Consumer Names Pointing Too Recession?
The XLY over the last 6 months has more than taken a breather, it is the NINTH best actor among the major S&P sectors, barely positive. The ratio chart below shows how it has lagged the S&P 500, and that should not be surprising given 3 of the 5 top components in the ETF are in correction mode with MCD AMZN and SBUX lower by 11, 13 and 16% off their most respective 52 week highs (NKE lost more than 5% in big trade last week too). To be sure there are still leaders within the broad space, but they seem to becoming less abundant. Take former leisure winners like MTCH and PLNT, both in bear market mode, down more than 20% from their most recent yearly peaks. Autos have seen bifurcation with GM and F traveling down different routes (whatever happened to all the hype surrounding NIO). Some may say the arena is getting frothy, as stocks like JCP FRAN and VNCE have doubled or more since September. PIR did the same, but has since came crashing back to earth. As always play each individual name on its own merits, and keep losses minimal.
With the announcement confirmed that a bid for TIF from LVMH, that sent the stock soaring nearly 32%, some may look at the prospects of competitors. It is not something I would do, but one would expect some sort of short lived bounce of any peers. Below is the chart of SIG, which has been a laggard down 73% from most recent 52 week highs, not a typo. Bottom picking is often a troublesome journey, but it is showing a mildly positive bullish inverse head and shoulders pattern. Each day this week flirted with the 18 pivot, and it is looking weary after Wednesdays drop of nearly 7%. There are most likely better fish to fry in the luxury space, like TPR that pays a dividend yield of 5.1%, and has clung to a big 2 week winning streak of a combined 21% the two weeks ending between 9/6/13. Both TPR and SIG however still have much to prove, and one should stick to leaders in the space, as we know trends are more likely to persist than reverse.
Stocks that break out, or break down, will often go on to retest the spot of the move to prove if it is legitimate.

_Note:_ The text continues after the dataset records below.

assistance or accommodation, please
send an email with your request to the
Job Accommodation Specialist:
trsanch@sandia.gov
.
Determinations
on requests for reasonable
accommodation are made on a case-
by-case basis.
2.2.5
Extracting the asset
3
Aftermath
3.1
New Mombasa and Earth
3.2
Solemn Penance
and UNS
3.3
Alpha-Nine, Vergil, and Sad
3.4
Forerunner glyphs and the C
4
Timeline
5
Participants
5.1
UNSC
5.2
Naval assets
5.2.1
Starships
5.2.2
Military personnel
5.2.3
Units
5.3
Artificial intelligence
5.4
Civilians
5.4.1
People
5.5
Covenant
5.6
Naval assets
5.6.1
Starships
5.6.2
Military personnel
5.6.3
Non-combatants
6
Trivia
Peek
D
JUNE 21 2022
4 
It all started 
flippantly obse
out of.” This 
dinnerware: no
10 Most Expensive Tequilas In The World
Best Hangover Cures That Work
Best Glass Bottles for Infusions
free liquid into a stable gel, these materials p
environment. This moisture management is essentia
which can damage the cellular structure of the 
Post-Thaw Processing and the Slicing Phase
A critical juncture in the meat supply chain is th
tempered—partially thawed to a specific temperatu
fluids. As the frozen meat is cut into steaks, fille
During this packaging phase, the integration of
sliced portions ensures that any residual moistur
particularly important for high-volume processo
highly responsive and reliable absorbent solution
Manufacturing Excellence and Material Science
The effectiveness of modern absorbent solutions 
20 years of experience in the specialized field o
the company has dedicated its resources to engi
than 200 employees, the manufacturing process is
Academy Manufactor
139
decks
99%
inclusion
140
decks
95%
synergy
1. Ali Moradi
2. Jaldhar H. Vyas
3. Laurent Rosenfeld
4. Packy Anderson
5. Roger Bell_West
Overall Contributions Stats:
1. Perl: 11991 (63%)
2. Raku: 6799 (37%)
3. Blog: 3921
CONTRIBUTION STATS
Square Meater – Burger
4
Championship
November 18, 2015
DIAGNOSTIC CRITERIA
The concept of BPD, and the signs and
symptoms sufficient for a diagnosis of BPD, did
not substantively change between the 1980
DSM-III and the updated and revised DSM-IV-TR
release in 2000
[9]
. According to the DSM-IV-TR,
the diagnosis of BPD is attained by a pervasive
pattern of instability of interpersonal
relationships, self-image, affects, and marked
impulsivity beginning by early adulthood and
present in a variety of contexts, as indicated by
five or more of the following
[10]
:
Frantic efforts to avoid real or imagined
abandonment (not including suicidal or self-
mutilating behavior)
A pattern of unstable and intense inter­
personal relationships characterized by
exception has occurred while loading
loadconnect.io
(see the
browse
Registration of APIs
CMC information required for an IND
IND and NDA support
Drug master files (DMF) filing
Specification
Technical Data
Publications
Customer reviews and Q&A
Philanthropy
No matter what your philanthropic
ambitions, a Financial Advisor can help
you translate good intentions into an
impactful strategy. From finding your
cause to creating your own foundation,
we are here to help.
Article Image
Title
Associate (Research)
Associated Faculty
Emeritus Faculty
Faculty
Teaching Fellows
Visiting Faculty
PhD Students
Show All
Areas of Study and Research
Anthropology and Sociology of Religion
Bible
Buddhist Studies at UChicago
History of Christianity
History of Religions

Below is an example of the latter, and the chart of ETSY and how it appeared in our 9/25 Consumer Note. The name REPORTS tonight, and it has recorded back to back double digit earnings related drops of 12.4 and 10.7% on 8/2 and 5/9 concerning, after the prior 3 all rose by 16.3, 23.7 and 3.3% on 2/26, 11/7 and 8/7/18. Notice how it not only retested the symmetrical triangle breakdown, but also filled in an upside gap from the 8/2 session, and met resistance at the 200 day SMA with all at the round 60 number. This is what is called a “cluster of evidence”. The stock has dropped more than 10% this week so far, not long after a 9.3% slump the week ending 9/27. Perhaps someone knows something.